Collected data entries:
* * * *
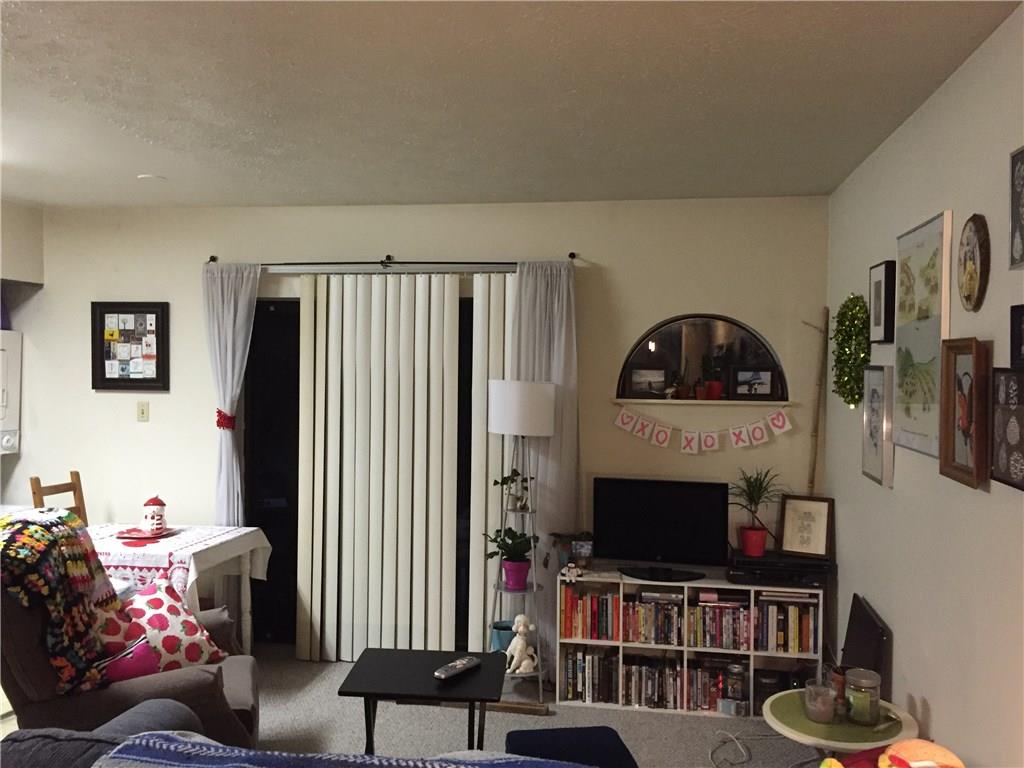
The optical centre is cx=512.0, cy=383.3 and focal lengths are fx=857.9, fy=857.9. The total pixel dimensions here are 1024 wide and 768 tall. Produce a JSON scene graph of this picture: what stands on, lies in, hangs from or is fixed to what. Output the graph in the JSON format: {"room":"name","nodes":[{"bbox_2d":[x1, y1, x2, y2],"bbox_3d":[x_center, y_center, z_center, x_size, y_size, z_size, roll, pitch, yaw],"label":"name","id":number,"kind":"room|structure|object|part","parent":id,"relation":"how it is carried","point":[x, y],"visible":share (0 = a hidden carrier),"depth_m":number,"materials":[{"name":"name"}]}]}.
{"room":"living room","nodes":[
{"label":"living room","id":0,"kind":"room"},
{"bbox_2d":[0,200,43,285],"bbox_3d":[-3.205,-0.595,4.361,0.620,0.935,2.032,1,1,9],"label":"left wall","id":1,"kind":"structure","parent":0,"point":[34,229],"depth_m":4.98,"materials":[{"name":"paint"}]},
{"bbox_2d":[0,645,824,767],"bbox_3d":[-0.845,1.661,2.330,5.382,0.112,6.090,1,1,9],"label":"floor","id":2,"kind":"structure","parent":0,"point":[283,695],"depth_m":3.98,"materials":[{"name":"grey carpet"}]},
{"bbox_2d":[29,470,87,526],"bbox_3d":[-2.333,1.021,4.710,0.470,1.033,0.418,1,1,9],"label":"wooden chair","id":3,"kind":"object","parent":2,"relation":"on","point":[34,493],"visible":0.24,"depth_m":4.81,"materials":[{"name":"brown wood"}]},
{"bbox_2d":[0,574,263,756],"bbox_3d":[-1.448,1.096,3.180,0.985,0.976,0.919,0,1,-20],"label":"recliner","id":4,"kind":"object","parent":2,"relation":"on","point":[185,685],"visible":0.42,"depth_m":2.87,"materials":[{"name":"brown fabric"}]},
{"bbox_2d":[0,507,123,695],"bbox_3d":[-1.631,0.750,3.001,0.441,0.583,0.615,0,1,-19],"label":"crochet blanket","id":5,"kind":"object","parent":4,"relation":"on","point":[41,538],"visible":0.97,"depth_m":2.93,"materials":[{"name":"fabric"}]},
{"bbox_2d":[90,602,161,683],"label":"throw pillow","id":6,"kind":"object","parent":4,"relation":"on","point":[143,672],"visible":0.46,"depth_m":3.08,"materials":[{"name":"fabric"}]},
{"bbox_2d":[120,576,228,671],"bbox_3d":[-1.347,0.963,3.330,0.267,0.361,0.442,1,1,33],"label":"polka dot pillow","id":7,"kind":"object","parent":4,"relation":"on","point":[155,607],"visible":0.77,"depth_m":3.29,"materials":[{"name":"fabric"}]},
{"bbox_2d":[84,523,270,653],"bbox_3d":[-1.848,1.188,4.425,0.866,0.765,0.862,1,1,9],"label":"dining table","id":8,"kind":"object","parent":2,"relation":"on","point":[246,562],"visible":0.42,"depth_m":4.47,"materials":[{"name":"white wood"}]},
{"bbox_2d":[80,522,272,606],"bbox_3d":[-1.869,0.988,4.430,0.883,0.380,0.879,1,1,9],"label":"tablecloth","id":9,"kind":"object","parent":8,"relation":"on","point":[255,528],"visible":0.52,"depth_m":4.20,"materials":[{"name":"white fabric"}]},
{"bbox_2d":[116,526,178,540],"bbox_3d":[-1.883,0.771,4.410,0.267,0.022,0.262,1,1,9],"label":"red plate","id":10,"kind":"object","parent":9,"relation":"on","point":[145,536],"visible":0.8,"depth_m":4.40,"materials":[{"name":"red ceramic"}]},
{"bbox_2d":[139,494,167,533],"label":"house-shaped jar","id":11,"kind":"object","parent":10,"relation":"on","point":[155,517],"visible":0.99,"depth_m":4.41,"materials":[{"name":"white ceramic"}]},
{"bbox_2d":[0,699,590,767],"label":"sofa","id":12,"kind":"object","parent":2,"relation":"on","point":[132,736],"visible":0.86,"depth_m":1.97,"materials":[{"name":"fabric"}]},
{"bbox_2d":[89,732,592,767],"bbox_3d":[-0.233,0.897,1.695,1.273,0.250,0.515,1,1,9],"label":"striped blanket","id":13,"kind":"object","parent":12,"relation":"on","point":[151,741],"visible":0.98,"depth_m":1.85,"materials":[{"name":"blue fabric"}]},
{"bbox_2d":[337,647,509,753],"bbox_3d":[-0.317,1.333,3.222,0.563,0.510,0.508,1,1,9],"label":"black side table","id":14,"kind":"object","parent":2,"relation":"on","point":[342,691],"visible":0.89,"depth_m":3.15,"materials":[{"name":"black wood"}]},
{"bbox_2d":[434,656,480,680],"bbox_3d":[-0.204,1.057,3.192,0.056,0.027,0.228,1,1,34],"label":"remote control","id":15,"kind":"object","parent":14,"relation":"on","point":[465,665],"visible":0.99,"depth_m":3.17,"materials":[{"name":"black plastic"}]},
{"bbox_2d":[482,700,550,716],"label":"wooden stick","id":16,"kind":"object","parent":2,"relation":"on","point":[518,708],"visible":0.71,"depth_m":4.13,"materials":[{"name":"brown wood"}]},
{"bbox_2d":[486,380,555,708],"bbox_3d":[0.032,0.779,4.410,0.371,1.608,0.364,1,1,9],"label":"floor lamp","id":17,"kind":"object","parent":2,"relation":"on","point":[501,403],"visible":0.92,"depth_m":4.31,"materials":[{"name":"metal"}]},
{"bbox_2d":[490,618,517,651],"bbox_3d":[-0.034,1.340,4.555,0.163,0.136,0.153,1,1,9],"label":"blue pot","id":18,"kind":"object","parent":17,"relation":"on","point":[507,629],"visible":0.62,"depth_m":4.50,"materials":[{"name":"ceramic"}]},
{"bbox_2d":[484,527,538,588],"bbox_3d":[0.005,0.887,4.424,0.318,0.309,0.283,1,1,9],"label":"potted plant","id":19,"kind":"object","parent":17,"relation":"on","point":[520,560],"visible":0.99,"depth_m":4.39,"materials":[{"name":"plant"}]},
{"bbox_2d":[497,467,532,511],"bbox_3d":[0.021,0.539,4.446,0.224,0.249,0.192,1,1,9],"label":"potted plant","id":20,"kind":"object","parent":17,"relation":"on","point":[497,482],"visible":0.91,"depth_m":4.43,"materials":[{"name":"green plant"}]},
{"bbox_2d":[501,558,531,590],"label":"purple pot","id":21,"kind":"object","parent":17,"relation":"on","point":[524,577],"visible":0.88,"depth_m":4.39,"materials":[{"name":"purple ceramic"}]},
{"bbox_2d":[505,614,538,674],"bbox_3d":[0.048,1.318,4.340,0.150,0.284,0.164,0,1,-31],"label":"figurine","id":22,"kind":"object","parent":17,"relation":"on","point":[524,661],"visible":0.98,"depth_m":4.32,"materials":[{"name":"white ceramic"}]},
{"bbox_3d":[0.043,0.127,4.385,0.382,0.259,0.361,1,1,9],"label":"lamp shade","id":23,"kind":"part","parent":17,"relation":"part of","materials":[{"name":"white fabric"}]},
{"bbox_2d":[502,725,637,767],"bbox_3d":[0.200,1.387,2.851,0.407,0.357,0.475,0,1,-8],"label":"ottoman","id":24,"kind":"object","parent":2,"relation":"on","point":[512,732],"visible":0.89,"depth_m":2.88,"materials":[{"name":"blue fabric"}]},
{"bbox_2d":[556,568,823,716],"bbox_3d":[0.883,1.281,4.358,1.278,0.632,0.341,1,1,9],"label":"bookshelf","id":25,"kind":"object","parent":2,"relation":"on","point":[575,642],"visible":0.52,"depth_m":4.25,"materials":[{"name":"white wood"}]},
{"bbox_2d":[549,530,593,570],"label":"potted plant","id":26,"kind":"object","parent":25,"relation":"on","point":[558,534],"visible":0.87,"depth_m":4.46,"materials":[{"name":"plant"}]},
{"bbox_2d":[561,562,584,581],"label":"figurine","id":27,"kind":"object","parent":25,"relation":"on","point":[573,575],"visible":1,"depth_m":4.28,"materials":[{"name":"white"}]},
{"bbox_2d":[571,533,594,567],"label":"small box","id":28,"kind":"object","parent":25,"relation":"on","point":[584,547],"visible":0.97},
{"bbox_2d":[561,584,618,640],"bbox_3d":[0.409,1.151,4.408,0.291,0.260,0.193,1,1,9],"label":"book row","id":29,"kind":"object","parent":25,"relation":"in","point":[592,599],"visible":0.87,"depth_m":4.32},
{"bbox_2d":[561,646,618,703],"bbox_3d":[0.405,1.463,4.375,0.276,0.238,0.169,1,1,9],"label":"book row","id":30,"kind":"object","parent":25,"relation":"in","point":[575,661],"visible":0.87,"depth_m":4.31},
{"bbox_2d":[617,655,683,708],"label":"book row","id":31,"kind":"object","parent":25,"relation":"in","point":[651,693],"visible":0.84,"depth_m":4.26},
{"bbox_2d":[622,595,684,646],"bbox_3d":[0.721,1.181,4.353,0.379,0.216,0.181,1,1,9],"label":"book row","id":32,"kind":"object","parent":25,"relation":"in","point":[637,637],"visible":0.76,"depth_m":4.28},
{"bbox_2d":[594,477,727,580],"bbox_3d":[0.743,0.733,4.348,0.691,0.483,0.205,1,1,9],"label":"television","id":33,"kind":"object","parent":25,"relation":"on","point":[649,508],"visible":0.99,"depth_m":4.34,"materials":[{"name":"black plastic"}]},
{"bbox_2d":[629,656,742,710],"bbox_3d":[0.866,1.491,4.297,0.644,0.215,0.207,1,1,9],"label":"book row","id":34,"kind":"object","parent":25,"relation":"in","point":[696,672],"visible":0.84,"depth_m":4.24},
{"bbox_2d":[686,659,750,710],"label":"book row","id":35,"kind":"object","parent":25,"relation":"in","point":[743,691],"visible":0.69,"depth_m":4.21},
{"bbox_2d":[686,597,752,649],"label":"book row","id":36,"kind":"object","parent":25,"relation":"in","point":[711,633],"visible":0.72,"depth_m":4.23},
{"bbox_2d":[723,662,748,715],"bbox_3d":[1.098,1.461,4.222,0.103,0.181,0.103,1,1,9],"label":"glass jar","id":37,"kind":"object","parent":25,"relation":"in","point":[734,667],"visible":0.96,"depth_m":4.18,"materials":[{"name":"clear glass"}]},
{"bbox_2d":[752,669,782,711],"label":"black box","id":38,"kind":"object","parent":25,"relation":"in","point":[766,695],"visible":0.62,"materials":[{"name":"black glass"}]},
{"bbox_2d":[726,551,832,587],"bbox_3d":[1.324,0.916,4.300,0.499,0.100,0.341,1,1,9],"label":"media player","id":39,"kind":"object","parent":25,"relation":"on","point":[777,571],"visible":0.86,"depth_m":4.18},
{"bbox_2d":[730,467,783,556],"bbox_3d":[1.225,0.640,4.350,0.406,0.454,0.403,1,1,9],"label":"potted plant","id":40,"kind":"object","parent":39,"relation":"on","point":[751,541],"visible":1,"depth_m":4.32,"materials":[{"name":"plant"}]},
{"bbox_2d":[778,494,833,558],"bbox_3d":[1.476,0.716,4.319,0.248,0.298,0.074,1,1,33],"label":"framed picture","id":41,"kind":"object","parent":39,"relation":"on","point":[808,519],"visible":1,"depth_m":4.31},
{"bbox_2d":[752,596,818,652],"bbox_3d":[1.338,1.166,4.262,0.307,0.263,0.197,1,1,9],"label":"book row","id":42,"kind":"object","parent":25,"relation":"in","point":[783,648],"visible":0.73,"depth_m":4.18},
{"bbox_2d":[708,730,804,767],"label":"power cord","id":43,"kind":"object","parent":2,"relation":"on","point":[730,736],"visible":0.94,"depth_m":3.78,"materials":[{"name":"white plastic"}]},
{"bbox_2d":[800,311,828,498],"bbox_3d":[1.554,0.613,4.478,0.194,1.976,0.079,1,1,9],"label":"bamboo pole","id":44,"kind":"object","parent":2,"relation":"on","point":[817,422],"visible":0.81,"depth_m":4.45,"materials":[{"name":"brown wood"}]},
{"bbox_2d":[763,689,918,763],"bbox_3d":[1.095,1.372,2.907,0.500,0.507,0.509,1,1,9],"label":"round side table","id":45,"kind":"object","parent":2,"relation":"on","point":[806,736],"visible":0.67,"depth_m":2.81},
{"bbox_2d":[804,679,836,723],"bbox_3d":[1.035,1.070,2.885,0.105,0.111,0.107,1,1,9],"label":"candle jar","id":46,"kind":"object","parent":45,"relation":"on","point":[815,717],"visible":1,"depth_m":2.85,"materials":[{"name":"clear glass"}]},
{"bbox_2d":[843,668,881,725],"bbox_3d":[1.170,1.045,2.867,0.120,0.155,0.121,1,1,9],"label":"glass jar","id":47,"kind":"object","parent":45,"relation":"on","point":[876,698],"visible":0.99,"depth_m":2.83,"materials":[{"name":"clear glass"}]},
{"bbox_2d":[840,595,889,692],"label":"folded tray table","id":48,"kind":"object","parent":2,"relation":"on","point":[855,642],"visible":0.68,"depth_m":3.48,"materials":[{"name":"black"}]},
{"bbox_2d":[819,739,965,767],"bbox_3d":[1.008,1.104,2.251,0.432,0.324,0.363,1,1,9],"label":"toy","id":49,"kind":"object","parent":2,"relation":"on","point":[889,751],"visible":1,"depth_m":2.27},
{"bbox_2d":[6,197,829,655],"bbox_3d":[-0.995,0.272,4.988,5.339,2.589,0.159,1,1,9],"label":"back wall","id":50,"kind":"structure","parent":0,"point":[408,246],"depth_m":4.78,"materials":[{"name":"paint"}]},
{"bbox_2d":[0,331,21,455],"bbox_3d":[-3.291,0.100,4.861,0.668,0.816,0.648,1,1,9],"label":"white appliance","id":51,"kind":"object","parent":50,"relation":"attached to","point":[5,351],"visible":0.98,"depth_m":5.06,"materials":[{"name":"white plastic"}]},
{"bbox_2d":[92,302,168,391],"bbox_3d":[-2.256,-0.215,5.068,0.465,0.525,0.030,1,1,9],"label":"framed picture","id":52,"kind":"object","parent":50,"relation":"attached to","point":[128,330],"visible":1,"depth_m":5.07},
{"bbox_2d":[137,401,148,421],"bbox_3d":[-2.173,0.162,5.042,0.070,0.116,0.016,1,1,9],"label":"light switch","id":53,"kind":"object","parent":50,"relation":"attached to","point":[143,411],"visible":0.97,"depth_m":5.04,"materials":[{"name":"beige plastic"}]},
{"bbox_2d":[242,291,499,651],"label":"sliding glass door","id":54,"kind":"structure","parent":50,"relation":"in","point":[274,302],"depth_m":5.07,"materials":[{"name":"black glass"}]},
{"bbox_2d":[208,253,576,271],"bbox_3d":[-0.673,-0.681,4.833,2.254,0.063,0.135,1,1,9],"label":"curtain rod","id":55,"kind":"object","parent":50,"relation":"attached to","point":[213,259],"visible":0.8,"depth_m":4.76,"materials":[{"name":"metal"}]},
{"bbox_2d":[201,261,260,528],"bbox_3d":[-1.620,0.429,4.906,0.364,2.234,0.098,1,1,9],"label":"left curtain","id":56,"kind":"object","parent":55,"relation":"hanging from","point":[232,304],"visible":0.68,"depth_m":4.90,"materials":[{"name":"fabric"}]},
{"bbox_2d":[216,408,235,430],"bbox_3d":[-1.628,0.205,4.862,0.126,0.113,0.123,1,1,9],"label":"curtain tieback","id":57,"kind":"object","parent":56,"relation":"attached to","point":[219,411],"visible":0.63,"depth_m":4.82,"materials":[{"name":"red fabric"}]},
{"bbox_2d":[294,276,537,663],"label":"vertical blind","id":58,"kind":"object","parent":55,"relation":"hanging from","point":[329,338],"visible":0.91,"depth_m":4.74,"materials":[{"name":"white"}]},
{"bbox_2d":[493,259,580,671],"bbox_3d":[0.136,0.456,4.604,0.451,2.223,0.088,1,1,9],"label":"right curtain","id":59,"kind":"object","parent":55,"relation":"hanging from","point":[560,364],"visible":0.58,"depth_m":4.60,"materials":[{"name":"white fabric"}]},
{"bbox_2d":[614,313,788,403],"bbox_3d":[1.032,-0.132,4.696,0.923,0.501,0.099,1,1,9],"label":"arched window","id":60,"kind":"structure","parent":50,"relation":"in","point":[664,343],"depth_m":4.69,"materials":[{"name":"glass"}]},
{"bbox_2d":[610,397,792,405],"bbox_3d":[1.009,0.099,4.608,0.946,0.024,0.133,1,1,9],"label":"window shelf","id":61,"kind":"object","parent":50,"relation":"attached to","point":[677,401],"visible":0.93,"depth_m":4.55,"materials":[{"name":"wood"}]},
{"bbox_2d":[628,367,668,396],"bbox_3d":[0.746,-0.008,4.709,0.244,0.173,0.059,1,1,9],"label":"picture frame","id":62,"kind":"object","parent":61,"relation":"on","point":[660,375],"visible":0.99,"depth_m":4.69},
{"bbox_2d":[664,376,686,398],"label":"figurine","id":63,"kind":"object","parent":61,"relation":"on","point":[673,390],"visible":1,"depth_m":4.60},
{"bbox_2d":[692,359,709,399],"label":"small plant","id":64,"kind":"object","parent":61,"relation":"on","point":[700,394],"visible":0.99,"depth_m":4.60,"materials":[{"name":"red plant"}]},
{"bbox_2d":[704,356,724,399],"bbox_3d":[1.094,-0.037,4.648,0.136,0.251,0.127,1,1,9],"label":"potted plant","id":65,"kind":"object","parent":61,"relation":"on","point":[713,394],"visible":0.99,"depth_m":4.62,"materials":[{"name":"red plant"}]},
{"bbox_2d":[731,366,774,398],"bbox_3d":[1.285,-0.005,4.606,0.245,0.177,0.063,1,1,9],"label":"framed photo","id":66,"kind":"object","parent":61,"relation":"on","point":[766,384],"visible":0.99,"depth_m":4.59,"materials":[{"name":"black"}]},
{"bbox_2d":[612,403,792,453],"bbox_3d":[0.999,0.233,4.553,0.954,0.269,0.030,1,1,9],"label":"banner","id":67,"kind":"object","parent":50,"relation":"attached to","point":[656,429],"visible":0.98,"depth_m":4.54,"materials":[{"name":"white paper"}]},
{"bbox_2d":[0,0,1022,209],"bbox_3d":[-1.536,-1.021,1.947,5.792,0.107,6.396,1,1,9],"label":"ceiling","id":68,"kind":"structure","parent":0,"point":[140,162],"depth_m":2.90,"materials":[{"name":"white paint"}]},
{"bbox_2d":[136,173,165,181],"bbox_3d":[-1.787,-1.015,4.256,0.133,0.018,0.133,1,1,9],"label":"smoke detector","id":69,"kind":"object","parent":68,"relation":"attached to","point":[145,177],"visible":0.99,"depth_m":4.23,"materials":[{"name":"white"}]},
{"bbox_2d":[825,2,1023,767],"bbox_3d":[1.241,0.366,1.543,0.144,2.602,6.071,1,1,9],"label":"right wall","id":70,"kind":"structure","parent":0,"point":[933,713],"depth_m":2.70,"materials":[{"name":"paint"}]},
{"bbox_2d":[832,292,871,408],"bbox_3d":[1.524,-0.147,3.862,0.110,0.539,0.499,1,1,9],"label":"wreath","id":71,"kind":"object","parent":70,"relation":"attached to","point":[853,315],"visible":0.92,"depth_m":3.79,"materials":[{"name":"green plant"}]},
{"bbox_2d":[861,364,894,486],"bbox_3d":[1.462,0.156,3.444,0.033,0.465,0.342,1,1,9],"label":"framed picture","id":72,"kind":"object","parent":70,"relation":"attached to","point":[870,457],"visible":0.99,"depth_m":3.40},
{"bbox_2d":[869,260,895,344],"bbox_3d":[1.468,-0.316,3.413,0.035,0.315,0.246,1,1,9],"label":"framed picture","id":73,"kind":"object","parent":70,"relation":"attached to","point":[885,274],"visible":0.99,"depth_m":3.35,"materials":[{"name":"black"}]},
{"bbox_2d":[891,209,952,458],"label":"poster","id":74,"kind":"object","parent":70,"relation":"attached to","point":[912,347],"visible":0.95,"depth_m":2.86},
{"bbox_2d":[939,337,989,487],"bbox_3d":[1.296,0.074,2.470,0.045,0.405,0.302,1,1,9],"label":"framed picture","id":75,"kind":"object","parent":70,"relation":"attached to","point":[957,465],"visible":0.99,"depth_m":2.46,"materials":[{"name":"brown wood"}]},
{"bbox_2d":[957,212,989,314],"bbox_3d":[1.320,-0.345,2.467,0.032,0.285,0.231,1,1,9],"label":"oval picture","id":76,"kind":"object","parent":70,"relation":"attached to","point":[974,289],"visible":0.99,"depth_m":2.44},
{"bbox_2d":[990,367,1023,490],"bbox_3d":[1.243,0.105,2.108,0.034,0.288,0.287,1,1,9],"label":"framed picture","id":77,"kind":"object","parent":70,"relation":"attached to","point":[999,478],"visible":1,"depth_m":2.15,"materials":[{"name":"black"}]},
{"bbox_2d":[1009,145,1023,270],"bbox_3d":[1.249,-0.434,2.041,0.023,0.304,0.279,1,1,9],"label":"framed picture","id":78,"kind":"object","parent":70,"relation":"attached to","point":[1022,242],"visible":0.99,"depth_m":2.14},
{"bbox_2d":[1010,304,1023,368],"bbox_3d":[1.231,-0.110,2.019,0.030,0.157,0.229,1,1,9],"label":"picture frame","id":79,"kind":"object","parent":70,"relation":"attached to","point":[1018,340],"visible":0.99,"depth_m":2.10,"materials":[{"name":"black"}]}
]}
* * * *
* Work to complete *
Pull every line containing "hanging" from the data.

* Answer for the task *
{"bbox_2d":[201,261,260,528],"bbox_3d":[-1.620,0.429,4.906,0.364,2.234,0.098,1,1,9],"label":"left curtain","id":56,"kind":"object","parent":55,"relation":"hanging from","point":[232,304],"visible":0.68,"depth_m":4.90,"materials":[{"name":"fabric"}]},
{"bbox_2d":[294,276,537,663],"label":"vertical blind","id":58,"kind":"object","parent":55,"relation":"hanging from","point":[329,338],"visible":0.91,"depth_m":4.74,"materials":[{"name":"white"}]},
{"bbox_2d":[493,259,580,671],"bbox_3d":[0.136,0.456,4.604,0.451,2.223,0.088,1,1,9],"label":"right curtain","id":59,"kind":"object","parent":55,"relation":"hanging from","point":[560,364],"visible":0.58,"depth_m":4.60,"materials":[{"name":"white fabric"}]},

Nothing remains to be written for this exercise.